Pictured above: November 2009, Maurice Gibbs, President Emeritus of the Museum; Ingrid Francis; Philip W. Read, then President of the Museum; Robbie Francis; and Jean Grimmer, then Executive Director of Egan Maritime Institute, at the Shipwreck & Lifesaving Museum. Photo by Jim Powers.
Francis Family Donation Enhances Museum's Collection, Telling a Heroic Island Rescue Story
By Michelle Cartwright Soverino
During the disastrous Great Gale of 1879, numerous ships wrecked off Nantucket's western shore. Captain Thomas F. Sandsbury and his lifesaving crew fought storms, darkness, hunger, discomfort, and fatigue during their thirty-two hour rescue mission to save crews and/or passengers in peril aboard the stranded vessels. Unable to attend to all ships at once, Captain Sandsbury ordered his men to the most alarming wrecks first. After rescuing souls from both the J. W. Hall and the Emma G. Edward, Sandsbury realized the loaded lifeboat would be unable to make headway to Tuckernuck—the closest shore location. Though a difficult order to give, he instructed the lifesaving crew to row to town and the safety of Nantucket’s harbor—eleven miles away. After arriving safely, Capt. Sandsbury and his crew went to Madaket to launch another lifeboat to attempt more rescues from the ships they had been unable to attend to previously. As day broke, they reached the schooner Emma and performed their final rescue.

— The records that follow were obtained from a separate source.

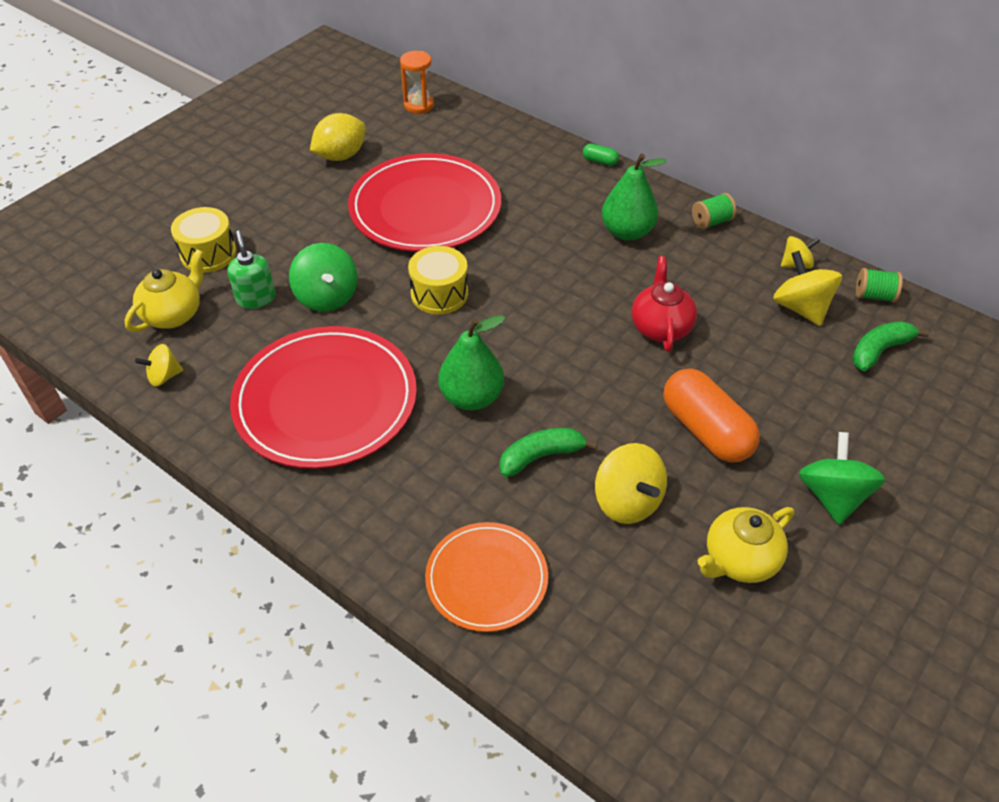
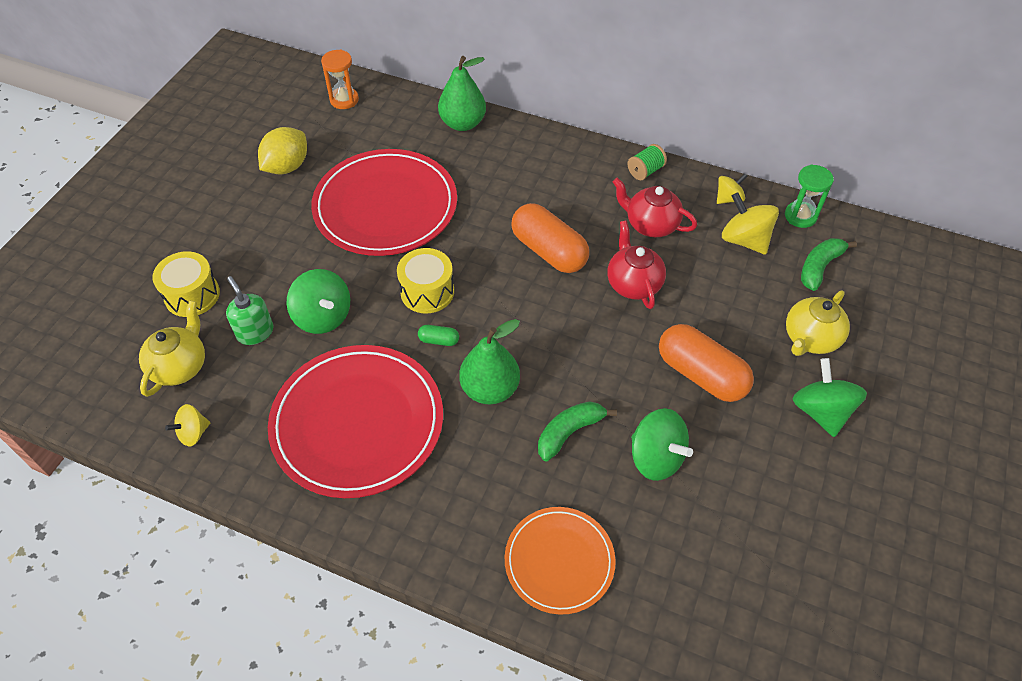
camera: 15 degrees left, 5 degrees up
(580, 279) = (549, 251): none -> orange capsule
(600, 161) = (529, 128): green capsule -> green capsule (439, 340)
(627, 232) = (575, 195): green pear -> green pear (462, 123)
(627, 501) = (656, 457): yellow spinning top -> green spinning top
(699, 274) = (650, 225): none -> red teapot
(739, 560) = (764, 489): yellow teapot -> yellow teapot (810, 339)
(874, 296) = (800, 216): green spool -> green hourglass

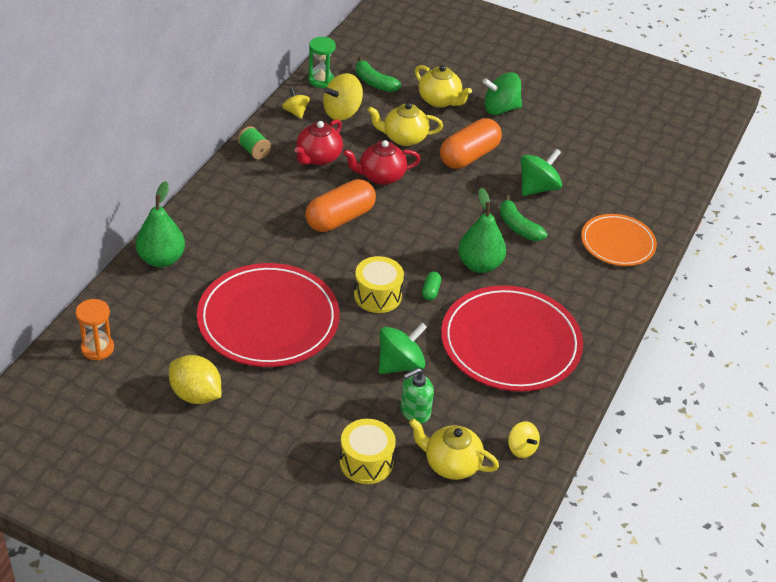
camera: 90 degrees left, 10 degrees down
(715, 303) = (404, 138): none -> yellow teapot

The youngest member of Captain Sandsbury’s crew was 19-yearsold Marcus W. Dunham, but let it be clear this was not Dunham’s first rescue. Indeed, at the age of 19 he was already a skilled lifesaver with a stockpile of stories and dangerous dramas to tell. Dunham received his first lifesaving award from the Humane Society in 1876, when he was only 17-yearsold. Two years later in 1878 he received his second. His exhaustive efforts under the leadership of Capt. Sandsbury to rescue crews from three vessels caught in the roaring Great Gale of 1879 earned Dunham his third award.
In 2009 Ingrid Francis and her son, Robbie Francis, gifted Dunham’s Congressional silver medal from the United States Department of the Treasury for his Great Gale rescue to the Nantucket Shipwreck & Lifesaving Museum. It is a vital part of the museum’s permanent collection and a relic of rescue and valor for Nantucket. Nearly a decade later, the generosity of the Francis family continues to inspire Museum visitors by sharing Dunham’s courage, bravery and the heroic stories of his rescues.
The Great Gale of 1879 was a horrific event. Lives were lost, but lives were also saved. Dunham’s medal is a reminder to all who visit the museum that the unified efforts of few can save the lives of many—a wonderful testament to the character of Nantucket.